» **Task prompt**
Every entry is to be transcribed as it stands. Images stay out.
*** Opening Provided information ***
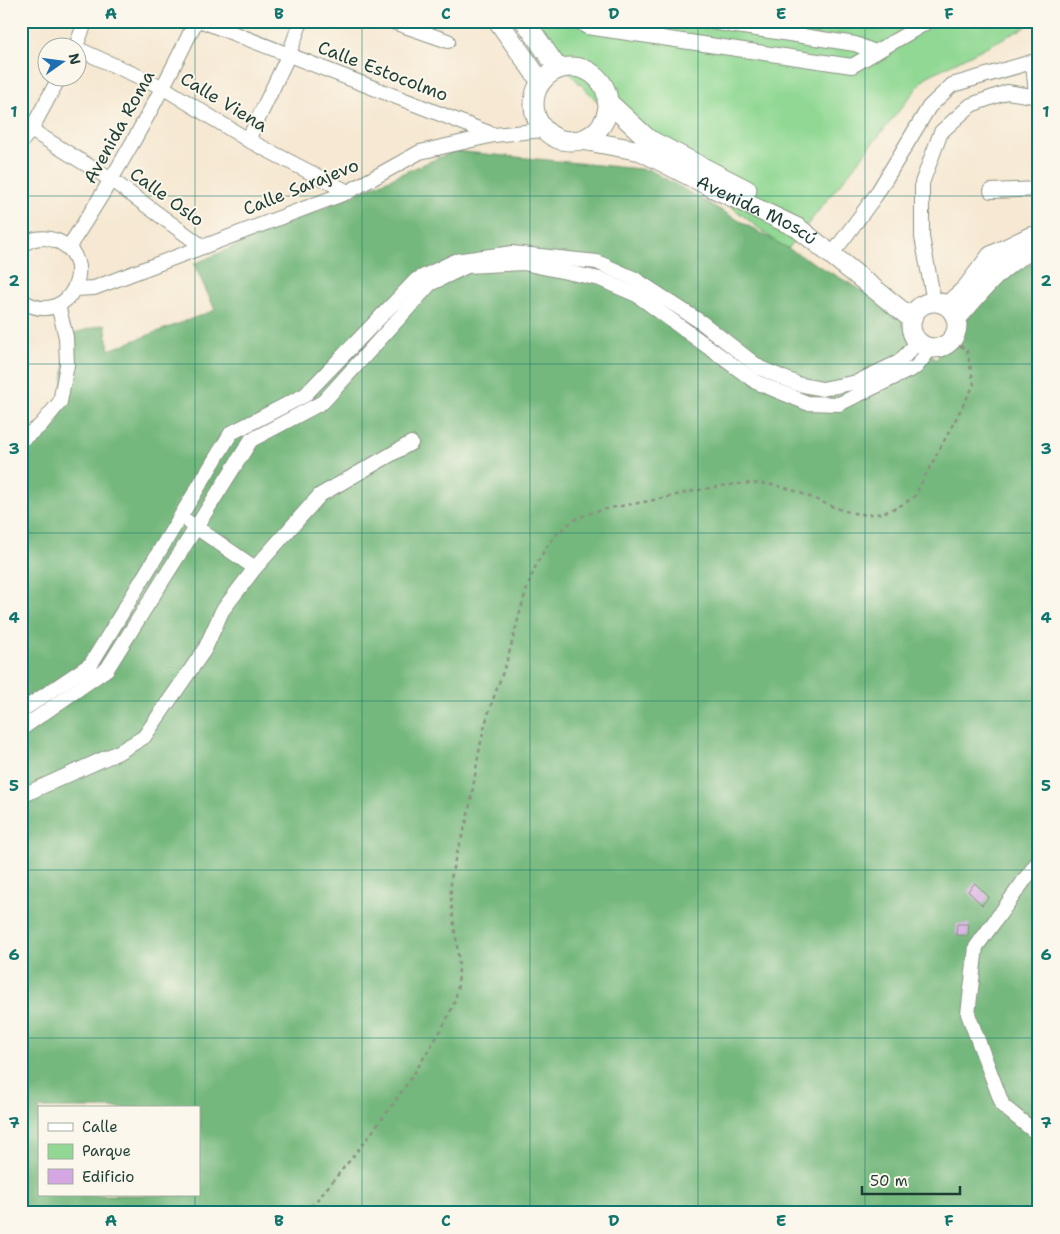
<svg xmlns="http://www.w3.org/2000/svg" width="1060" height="1234" font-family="'Shantell Sans',sans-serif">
<rect width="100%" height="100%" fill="#fbf7ec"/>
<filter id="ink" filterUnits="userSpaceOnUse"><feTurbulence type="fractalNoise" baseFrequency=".02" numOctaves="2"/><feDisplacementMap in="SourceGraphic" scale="10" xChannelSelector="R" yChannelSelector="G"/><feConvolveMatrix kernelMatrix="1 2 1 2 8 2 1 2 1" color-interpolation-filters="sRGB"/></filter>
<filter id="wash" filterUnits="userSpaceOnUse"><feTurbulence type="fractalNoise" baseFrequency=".0096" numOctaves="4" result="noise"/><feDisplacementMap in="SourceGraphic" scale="20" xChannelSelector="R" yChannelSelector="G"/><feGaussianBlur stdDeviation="1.12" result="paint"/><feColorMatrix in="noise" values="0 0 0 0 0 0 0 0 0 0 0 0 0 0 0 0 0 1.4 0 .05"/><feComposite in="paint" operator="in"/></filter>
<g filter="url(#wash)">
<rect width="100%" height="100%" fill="#f6e8d2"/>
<path fill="#90d893" stroke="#588a64" d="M517,21H1023L1026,27L926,77L787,250L603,107Z"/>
<path fill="#74b87d" stroke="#4a7a58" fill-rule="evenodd" d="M454,151L650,170L900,312L936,360L993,277L1039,261V1213H21V450L58,424L68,335L105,324L109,350L215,310L194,264ZM39,1108H199V1195H39Z"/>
<g id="blocks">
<g fill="#d4a6e3">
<path d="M975,883L989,897L982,905L968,891Z"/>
<path d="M957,924H969L968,936L956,935Z"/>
</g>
</g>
</g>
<g filter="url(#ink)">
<use href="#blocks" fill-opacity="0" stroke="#8a9283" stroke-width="1"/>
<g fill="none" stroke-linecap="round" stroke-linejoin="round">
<g stroke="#8a9283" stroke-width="16">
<g id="street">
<path d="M202,21L494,135"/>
<path d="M390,21L448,41"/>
<path d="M578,21L587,27L852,66L929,21"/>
<path d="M704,21L855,44L875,52"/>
<path d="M75,48L86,21"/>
<path d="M78,49L164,88L248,140L348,192"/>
<path d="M1033,62L1036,95"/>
<path d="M31,130L113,181L203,247"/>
<path d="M248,140L289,54L301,21"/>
<path d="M21,142L31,130L59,78"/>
<path d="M991,191L1039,189"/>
<path d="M839,245L876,195L929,107L952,85L1039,60"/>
<path d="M21,246C30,239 42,236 54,240C103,255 70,333 21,300"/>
<path d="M68,248C117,174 157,102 196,21"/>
<path d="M75,289L94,288L348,192L420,152L494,135L543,130"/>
<path d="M934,302L922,237V183L941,132L971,105L1007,92L1039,97"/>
<path d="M21,440L40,426L60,402L67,365L66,337L58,305"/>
<path d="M190,523L255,568"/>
<path d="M21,711L91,664L231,433L305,395L416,280L455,261L512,253L597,262L635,279L701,322L760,368L798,384L822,389L857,382L899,362L918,342"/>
<path d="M21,729L107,669L251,440L323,402L430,284L467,266L523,263L600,279L637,295L756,382L807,403L839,404L916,367L931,348"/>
<path d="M21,796L119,752L144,737L205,649L222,611L255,568L320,495L411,443"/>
<path d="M1039,860L976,947L968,1014L1003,1106L1039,1135"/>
</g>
</g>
<g stroke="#8a9283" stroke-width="21">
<g id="secondary">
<path d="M498,21L541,82"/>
<path d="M525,21L558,69"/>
<circle cx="571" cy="104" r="37"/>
<path d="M607,101L648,139L747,190"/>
<path id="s1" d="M582,140L641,151L711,187L798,228L912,319"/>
<circle cx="934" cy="325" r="23"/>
<path d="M947,306L966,289L991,256L1030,237L1039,236"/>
<path d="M956,319C977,296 1007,254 1039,249"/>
</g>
</g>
<path stroke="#8a9283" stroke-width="2.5" stroke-dasharray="4 4" stroke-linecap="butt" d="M306,1213C350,1161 393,1109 428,1051C438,1035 451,1015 456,996C466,955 446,914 452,873C455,855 463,837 467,819C474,788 477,755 485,725C492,699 503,675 510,650C521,611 529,561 560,531C565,527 572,521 578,518C598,509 622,506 644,502C680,495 729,480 766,484C822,490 855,540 914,497L974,385L967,350L951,340"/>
<use href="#street" stroke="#fff" stroke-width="14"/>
<use href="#secondary" stroke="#fff" stroke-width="19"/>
</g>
</g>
<path fill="none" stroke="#0f766e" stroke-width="1" stroke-opacity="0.55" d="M195,21V1108M362,21V1213M530,21V1213M698,21V1213M865,21V1213M21,196H1039M21,364H1039M21,533H1039M21,701H1039M21,870H1039M21,1038H1039M195,1195V1213"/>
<g text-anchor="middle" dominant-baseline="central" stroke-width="4" stroke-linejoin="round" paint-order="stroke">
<g font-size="18" fill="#1f3d34" stroke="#fbf7ec">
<text transform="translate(383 71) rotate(21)">Calle Estocolmo</text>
<text transform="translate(224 102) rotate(31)">Calle Viena</text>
<text transform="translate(119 127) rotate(-61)">Avenida Roma</text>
<text transform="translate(301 187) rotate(-22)">Calle Sarajevo</text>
<text transform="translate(167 197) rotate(36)">Calle Oslo</text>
<text stroke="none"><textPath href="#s1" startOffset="190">Avenida Moscú</textPath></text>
</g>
</g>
<rect width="1060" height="1234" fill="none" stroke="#fbf7ec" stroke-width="55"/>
<rect x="38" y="1106" width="162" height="90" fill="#fbf7ec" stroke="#a3ada2"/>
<rect x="48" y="1123" width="25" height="8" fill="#ffffff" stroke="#a3ada2"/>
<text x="82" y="1132" font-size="15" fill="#1f3d34">Calle</text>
<rect x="48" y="1144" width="25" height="15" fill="#90d893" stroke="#a3ada2"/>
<text x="82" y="1156" font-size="15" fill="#1f3d34">Parque</text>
<rect x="48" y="1169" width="25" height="15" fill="#d4a6e3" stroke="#a3ada2"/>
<text x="82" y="1182" font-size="15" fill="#1f3d34">Edificio</text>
<g transform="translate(62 62) rotate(76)"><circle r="24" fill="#fbf7ec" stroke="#a3ada2"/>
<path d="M0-4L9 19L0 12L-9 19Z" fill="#1f6fb2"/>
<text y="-8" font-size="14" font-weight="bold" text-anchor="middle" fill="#1f3d34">N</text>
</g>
<path d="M862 1186v8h98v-8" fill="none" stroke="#1f3d34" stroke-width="2.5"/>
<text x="870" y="1186" font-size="15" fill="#1f3d34" stroke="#fbf7ec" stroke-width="4" paint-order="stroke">50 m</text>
<rect x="28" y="28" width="1004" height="1178" fill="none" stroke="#0f766e" stroke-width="2"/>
<g font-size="16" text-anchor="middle" font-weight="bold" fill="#0f766e">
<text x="111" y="19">A</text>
<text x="279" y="19">B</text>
<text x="446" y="19">C</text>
<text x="614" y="19">D</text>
<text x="781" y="19">E</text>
<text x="949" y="19">F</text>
<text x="14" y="117">1</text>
<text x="1046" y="117">1</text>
<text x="14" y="286">2</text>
<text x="1046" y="286">2</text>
<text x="14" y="454">3</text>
<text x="1046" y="454">3</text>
<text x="14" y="623">4</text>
<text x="1046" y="623">4</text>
<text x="14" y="791">5</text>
<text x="1046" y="791">5</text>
<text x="14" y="960">6</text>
<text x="1046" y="960">6</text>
<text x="14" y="1128">7</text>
<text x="1046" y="1128">7</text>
<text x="111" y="1226">A</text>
<text x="279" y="1226">B</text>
<text x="446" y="1226">C</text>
<text x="614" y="1226">D</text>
<text x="781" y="1226">E</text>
<text x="949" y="1226">F</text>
</g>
</svg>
*** Closing Provided information ***
» **Result of the exercise**
<svg xmlns="http://www.w3.org/2000/svg" width="1060" height="1234" font-family="'Shantell Sans',sans-serif">
<rect width="100%" height="100%" fill="#fbf7ec"/>
<filter id="ink" filterUnits="userSpaceOnUse"><feTurbulence type="fractalNoise" baseFrequency=".02" numOctaves="2"/><feDisplacementMap in="SourceGraphic" scale="10" xChannelSelector="R" yChannelSelector="G"/><feConvolveMatrix kernelMatrix="1 2 1 2 8 2 1 2 1" color-interpolation-filters="sRGB"/></filter>
<filter id="wash" filterUnits="userSpaceOnUse"><feTurbulence type="fractalNoise" baseFrequency=".0096" numOctaves="4" result="noise"/><feDisplacementMap in="SourceGraphic" scale="20" xChannelSelector="R" yChannelSelector="G"/><feGaussianBlur stdDeviation="1.12" result="paint"/><feColorMatrix in="noise" values="0 0 0 0 0 0 0 0 0 0 0 0 0 0 0 0 0 1.4 0 .05"/><feComposite in="paint" operator="in"/></filter>
<g filter="url(#wash)">
<rect width="100%" height="100%" fill="#f6e8d2"/>
<path fill="#90d893" stroke="#588a64" d="M517,21H1023L1026,27L926,77L787,250L603,107Z"/>
<path fill="#74b87d" stroke="#4a7a58" fill-rule="evenodd" d="M454,151L650,170L900,312L936,360L993,277L1039,261V1213H21V450L58,424L68,335L105,324L109,350L215,310L194,264ZM39,1108H199V1195H39Z"/>
<g id="blocks">
<g fill="#d4a6e3">
<path d="M975,883L989,897L982,905L968,891Z"/>
<path d="M957,924H969L968,936L956,935Z"/>
</g>
</g>
</g>
<g filter="url(#ink)">
<use href="#blocks" fill-opacity="0" stroke="#8a9283" stroke-width="1"/>
<g fill="none" stroke-linecap="round" stroke-linejoin="round">
<g stroke="#8a9283" stroke-width="16">
<g id="street">
<path d="M202,21L494,135"/>
<path d="M390,21L448,41"/>
<path d="M578,21L587,27L852,66L929,21"/>
<path d="M704,21L855,44L875,52"/>
<path d="M75,48L86,21"/>
<path d="M78,49L164,88L248,140L348,192"/>
<path d="M1033,62L1036,95"/>
<path d="M31,130L113,181L203,247"/>
<path d="M248,140L289,54L301,21"/>
<path d="M21,142L31,130L59,78"/>
<path d="M991,191L1039,189"/>
<path d="M839,245L876,195L929,107L952,85L1039,60"/>
<path d="M21,246C30,239 42,236 54,240C103,255 70,333 21,300"/>
<path d="M68,248C117,174 157,102 196,21"/>
<path d="M75,289L94,288L348,192L420,152L494,135L543,130"/>
<path d="M934,302L922,237V183L941,132L971,105L1007,92L1039,97"/>
<path d="M21,440L40,426L60,402L67,365L66,337L58,305"/>
<path d="M190,523L255,568"/>
<path d="M21,711L91,664L231,433L305,395L416,280L455,261L512,253L597,262L635,279L701,322L760,368L798,384L822,389L857,382L899,362L918,342"/>
<path d="M21,729L107,669L251,440L323,402L430,284L467,266L523,263L600,279L637,295L756,382L807,403L839,404L916,367L931,348"/>
<path d="M21,796L119,752L144,737L205,649L222,611L255,568L320,495L411,443"/>
<path d="M1039,860L976,947L968,1014L1003,1106L1039,1135"/>
</g>
</g>
<g stroke="#8a9283" stroke-width="21">
<g id="secondary">
<path d="M498,21L541,82"/>
<path d="M525,21L558,69"/>
<circle cx="571" cy="104" r="37"/>
<path d="M607,101L648,139L747,190"/>
<path id="s1" d="M582,140L641,151L711,187L798,228L912,319"/>
<circle cx="934" cy="325" r="23"/>
<path d="M947,306L966,289L991,256L1030,237L1039,236"/>
<path d="M956,319C977,296 1007,254 1039,249"/>
</g>
</g>
<path stroke="#8a9283" stroke-width="2.5" stroke-dasharray="4 4" stroke-linecap="butt" d="M306,1213C350,1161 393,1109 428,1051C438,1035 451,1015 456,996C466,955 446,914 452,873C455,855 463,837 467,819C474,788 477,755 485,725C492,699 503,675 510,650C521,611 529,561 560,531C565,527 572,521 578,518C598,509 622,506 644,502C680,495 729,480 766,484C822,490 855,540 914,497L974,385L967,350L951,340"/>
<use href="#street" stroke="#fff" stroke-width="14"/>
<use href="#secondary" stroke="#fff" stroke-width="19"/>
</g>
</g>
<path fill="none" stroke="#0f766e" stroke-width="1" stroke-opacity="0.55" d="M195,21V1108M362,21V1213M530,21V1213M698,21V1213M865,21V1213M21,196H1039M21,364H1039M21,533H1039M21,701H1039M21,870H1039M21,1038H1039M195,1195V1213"/>
<g text-anchor="middle" dominant-baseline="central" stroke-width="4" stroke-linejoin="round" paint-order="stroke">
<g font-size="18" fill="#1f3d34" stroke="#fbf7ec">
<text transform="translate(383 71) rotate(21)">Calle Estocolmo</text>
<text transform="translate(224 102) rotate(31)">Calle Viena</text>
<text transform="translate(119 127) rotate(-61)">Avenida Roma</text>
<text transform="translate(301 187) rotate(-22)">Calle Sarajevo</text>
<text transform="translate(167 197) rotate(36)">Calle Oslo</text>
<text stroke="none"><textPath href="#s1" startOffset="190">Avenida Moscú</textPath></text>
</g>
</g>
<rect width="1060" height="1234" fill="none" stroke="#fbf7ec" stroke-width="55"/>
<rect x="38" y="1106" width="162" height="90" fill="#fbf7ec" stroke="#a3ada2"/>
<rect x="48" y="1123" width="25" height="8" fill="#ffffff" stroke="#a3ada2"/>
<text x="82" y="1132" font-size="15" fill="#1f3d34">Calle</text>
<rect x="48" y="1144" width="25" height="15" fill="#90d893" stroke="#a3ada2"/>
<text x="82" y="1156" font-size="15" fill="#1f3d34">Parque</text>
<rect x="48" y="1169" width="25" height="15" fill="#d4a6e3" stroke="#a3ada2"/>
<text x="82" y="1182" font-size="15" fill="#1f3d34">Edificio</text>
<g transform="translate(62 62) rotate(76)"><circle r="24" fill="#fbf7ec" stroke="#a3ada2"/>
<path d="M0-4L9 19L0 12L-9 19Z" fill="#1f6fb2"/>
<text y="-8" font-size="14" font-weight="bold" text-anchor="middle" fill="#1f3d34">N</text>
</g>
<path d="M862 1186v8h98v-8" fill="none" stroke="#1f3d34" stroke-width="2.5"/>
<text x="870" y="1186" font-size="15" fill="#1f3d34" stroke="#fbf7ec" stroke-width="4" paint-order="stroke">50 m</text>
<rect x="28" y="28" width="1004" height="1178" fill="none" stroke="#0f766e" stroke-width="2"/>
<g font-size="16" text-anchor="middle" font-weight="bold" fill="#0f766e">
<text x="111" y="19">A</text>
<text x="279" y="19">B</text>
<text x="446" y="19">C</text>
<text x="614" y="19">D</text>
<text x="781" y="19">E</text>
<text x="949" y="19">F</text>
<text x="14" y="117">1</text>
<text x="1046" y="117">1</text>
<text x="14" y="286">2</text>
<text x="1046" y="286">2</text>
<text x="14" y="454">3</text>
<text x="1046" y="454">3</text>
<text x="14" y="623">4</text>
<text x="1046" y="623">4</text>
<text x="14" y="791">5</text>
<text x="1046" y="791">5</text>
<text x="14" y="960">6</text>
<text x="1046" y="960">6</text>
<text x="14" y="1128">7</text>
<text x="1046" y="1128">7</text>
<text x="111" y="1226">A</text>
<text x="279" y="1226">B</text>
<text x="446" y="1226">C</text>
<text x="614" y="1226">D</text>
<text x="781" y="1226">E</text>
<text x="949" y="1226">F</text>
</g>
</svg>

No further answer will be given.